→ **Task instructions**
1. According to the article on the Fox Valley Tri-County League, which conference did Glenbeulah join when it left in 1928?
2. In the rows, take the part that opens with the line containing "constitutional processes to prohibit and" and closes with the line containing "in the application of the provisions of, the", and write it out with "provisions" replaced by "terms" and all else unchanged.

→ **Document passage**
──────────────────────────────

= Fox Valley Tri-County League =

Wisconsin high school athletic conference (1924–1970)

The Fox Valley Tri-County League is a former high school athletic conference in Wisconsin, founded in 1924 and dissolved in 1970. Its membership was concentrated in the southern Fox River watershed and all public school members belonged to the Wisconsin Interscholastic Athletic Association.

== History ==

=== 1924–1939 ===

The Fox Valley Tri-County League, also known by its original name of the Tri-County Interscholastic Association, was founded in 1924 by eight small high schools in east central Wisconsin (Brandon, Campbellsport, Glenbeulah, Kewaskum, Lomira, Oakfield, Rosendale and Slinger). Despite the Tri-County moniker, original league members were located in four Wisconsin counties (Dodge, Fond du Lac, Sheboygan and Washington). The number of members decreased to seven in 1928 when Glenbeulah left to join the Kettle Moraine Conference. North Fond du Lac joined the Fox Valley Tri-County League in 1929, bringing the loop back up to eight member schools. Slinger left the conference in 1935 to join the 4-C Conference, bringing membership down to seven schools. In 1939, the Fox Valley Tri-County League started sponsorship of six-man football, with all seven members participating in the first season.

=== 1939–1962 ===
By the late 1940s, North Fond du Lac and Rosendale (who ended their program) had both dropped out of the conference as football members, leaving the conference with five football-playing schools. Green Lake, a member of the 7-C Conference for other sports, joined in 1949 for football and played for three seasons until the formation of the Central Lakes Conference in 1952. North Fond du Lac, who rejoined the conference for football in 1951, took their place. They, along with all other league members, switched from six-man to eight-man football for the 1952 football season. 1955, Hustisford High School joined the Fox Valley Tri-County League after nearly two decades of competing as an independent, and Random Lake of the Kettle Moraine Conference joined for football when the conference dropped sponsorship of the sport. Random Lake rejoined the KMC when the conference reinstated football as a competitive sport for the 1958 season. The Fox Valley Tri-County League experienced a three-member loss in 1958 when the new Scenic Moraine Conference was formed, with three of the largest high schools in the conference (Campbellsport, Kewaskum and North Fond du Lac) leaving to join. Rosendale reinstated their football program in 1958, and Lowell-Reeseville formed their first team, joining the conference for football a year before full membership was attained. Three schools joined as full members in 1959: Fox Lake (formerly of the Dual County Conference), Green Lake (a former football-only member who previously competed in the Central Lakes Conference) and Lowell-Reeseville.

──────────────────────────────

→ **Data section**
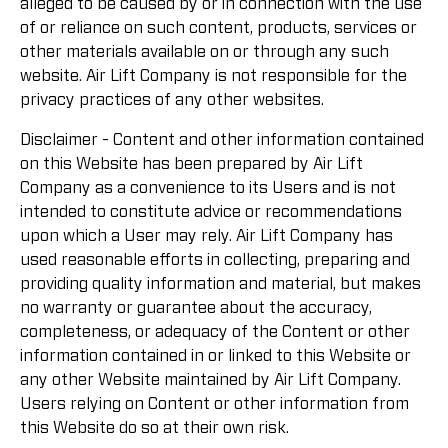
alleged to be caused by or in connection with the use
of or reliance on such content, products, services or
other materials available on or through any such
website. Air Lift Company is not responsible for the
privacy practices of any other websites.
Disclaimer - Content and other information contained
on this Website has been prepared by Air Lift
Company as a convenience to its Users and is not
intended to constitute advice or recommendations
upon which a User may rely. Air Lift Company has
used reasonable efforts in collecting, preparing and
providing quality information and material, but makes
no warranty or guarantee about the accuracy,
completeness, or adequacy of the Content or other
information contained in or linked to this Website or
any other Website maintained by Air Lift Company.
Users relying on Content or other information from
this Website do so at their own risk.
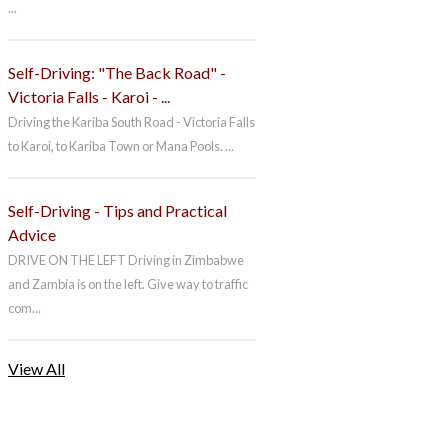
...
Self-Driving: "The Back Road" -
Victoria Falls - Karoi - ...
Driving the Kariba South Road - Victoria Falls
to Karoi, to Kariba Town or Mana Pools. ...
Self-Driving - Tips and Practical
Advice
DRIVE ON THE LEFT Driving in Zimbabwe
and Zambia is on the left. Give way to traffic
com...
View All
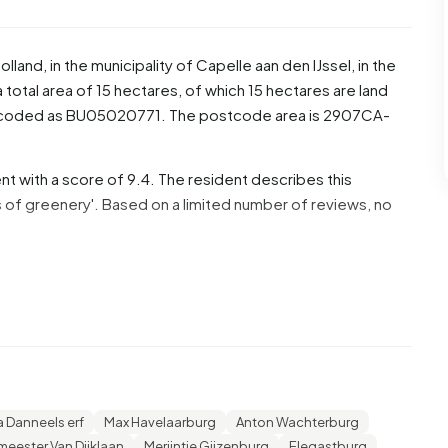
olland
, in the municipality of
Capelle aan den IJssel
, in the
otal area of 15 hectares, of which 15 hectares are land
s coded as BU05020771. The postcode area is 2907CA-
t with a score of 9.4. The resident describes this
s of greenery'. Based on a limited number of reviews, no
% are men and 47,8% are women. Most residents are 25 to
or '45 to 65 years', 19,9% for '65 years or older', 16,2%
 Of the residents, 46,7% is unmarried, 43,6% is married,
dents originate from the Netherlands, 145 come from
rope.
a Danneels erf
Max Havelaarburg
Anton Wachterburg
eester Van Dijklaan
Merijntje Gijzenburg
Elegastburg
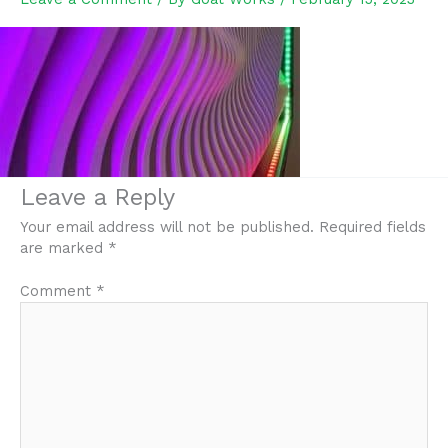
Leave a Reply
Your email address will not be published.
Required fields
are marked
*
Comment
*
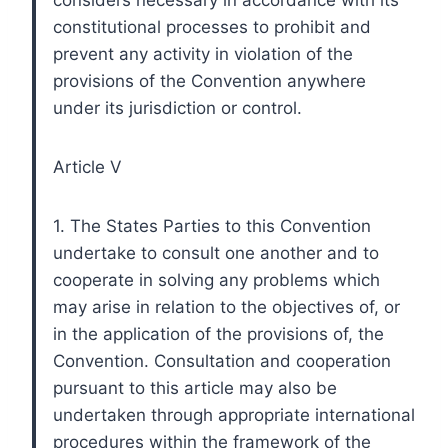
constitutional processes to prohibit and
prevent any activity in violation of the
provisions of the Convention anywhere
under its jurisdiction or control.
Article V
1. The States Parties to this Convention
undertake to consult one another and to
cooperate in solving any problems which
may arise in relation to the objectives of, or
in the application of the provisions of, the
Convention. Consultation and cooperation
pursuant to this article may also be
undertaken through appropriate international
procedures within the framework of the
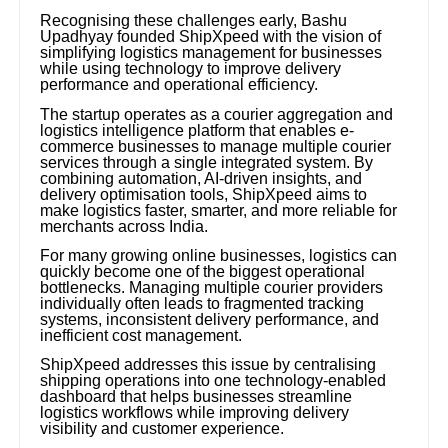
Recognising these challenges early, Bashu
Upadhyay founded ShipXpeed with the vision of
simplifying logistics management for businesses
while using technology to improve delivery
performance and operational efficiency.
The startup operates as a courier aggregation and
logistics intelligence platform that enables e-
commerce businesses to manage multiple courier
services through a single integrated system. By
combining automation, AI-driven insights, and
delivery optimisation tools, ShipXpeed aims to
make logistics faster, smarter, and more reliable for
merchants across India.
For many growing online businesses, logistics can
quickly become one of the biggest operational
bottlenecks. Managing multiple courier providers
individually often leads to fragmented tracking
systems, inconsistent delivery performance, and
inefficient cost management.
ShipXpeed addresses this issue by centralising
shipping operations into one technology-enabled
dashboard that helps businesses streamline
logistics workflows while improving delivery
visibility and customer experience.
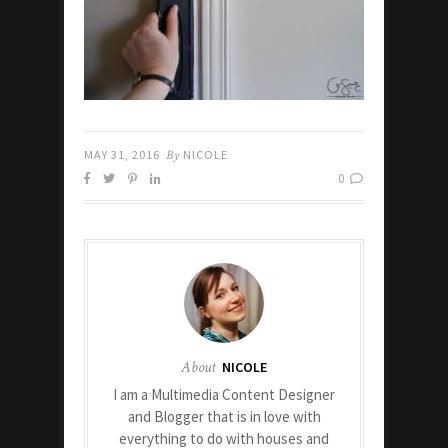
MAY 31, 2016
By
NICOLE
0
About
NICOLE
I am a Multimedia Content Designer
and Blogger that is in love with
everything to do with houses and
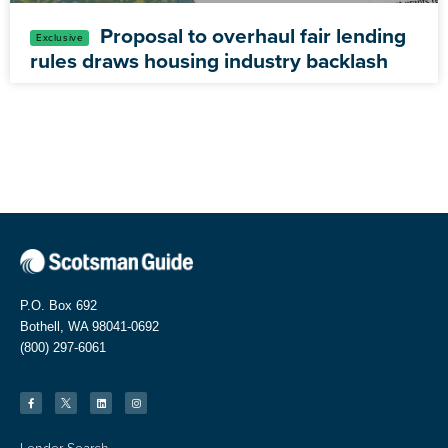
Proposal to overhaul fair lending
rules draws housing industry backlash
P.O. Box 692
Bothell, WA 98041-0692
(800) 297-6061
Lender Search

──────────────────────────────

→ **Expected outputs**
1. The Kettle Moraine Conference.

2.
constitutional processes to prohibit and
prevent any activity in violation of the
terms of the Convention anywhere
under its jurisdiction or control.
Article V
1. The States Parties to this Convention
undertake to consult one another and to
cooperate in solving any problems which
may arise in relation to the objectives of, or
in the application of the terms of, the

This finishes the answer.